BEGIN Extracted text

Code at issue
with open(outputfile, "w") as file_handle:
df2.to_csv(file_handle, compression='gzip')
Problem description
The written file is not gzip compressed.
Expected Output
The output should be a gzip compressed csv file. Similar to what is obtained when using:
df2.to_csv('/path/to/file.csv.gz',compression='gzip')
Comment From: WillAyd
Maybe related to #21144
Comment From: minggli
>>> import os
>>> import pandas as pd
>>> from pandas import *
>>>
>>> pd.__version__
'0.20.3'
>>>
>>> df = DataFrame(100 * [[123, 234, 435]])
>>>
>>> with open('test_compressed', 'w') as fh:
... df.to_csv(fh, compression='gzip')
...
>>> fh_size = os.path.getsize('test_compressed')
>>> df.to_csv('test_compressed', compression='gzip')
>>> f_size = os.path.getsize('test_compressed')
>>>
>>> os.remove('test_compressed')

END Extracted text
BEGIN Record extracts

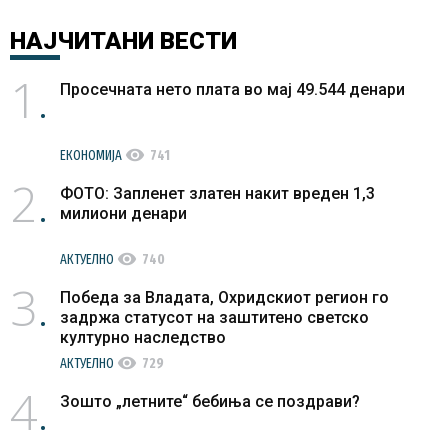
НАЈЧИТАНИ
ВЕСТИ
1
Просечната нето плата во мај 49.544 денари
visibility
ЕКОНОМИЈА
741
2
ФОТО: Запленет златен накит вреден 1,3
милиони денари
visibility
АКТУЕЛНО
740
3
Победа за Владата, Охридскиот регион го
задржа статусот на заштитено светско
културно наследство
visibility
АКТУЕЛНО
729
4
Зошто „летните“ бебиња се поздрави?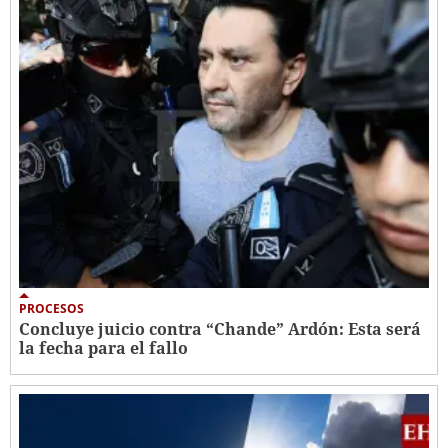
PROCESOS
Concluye juicio contra “Chande” Ardón: Esta será
la fecha para el fallo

END Record extracts

● **Task objective**
Copy out the pandas gzip compression issue word for word from "Code at issue" to "not gzip compressed.".

● **Answer box**
Code at issue
with open(outputfile, "w") as file_handle:
df2.to_csv(file_handle, compression='gzip')
Problem description
The written file is not gzip compressed.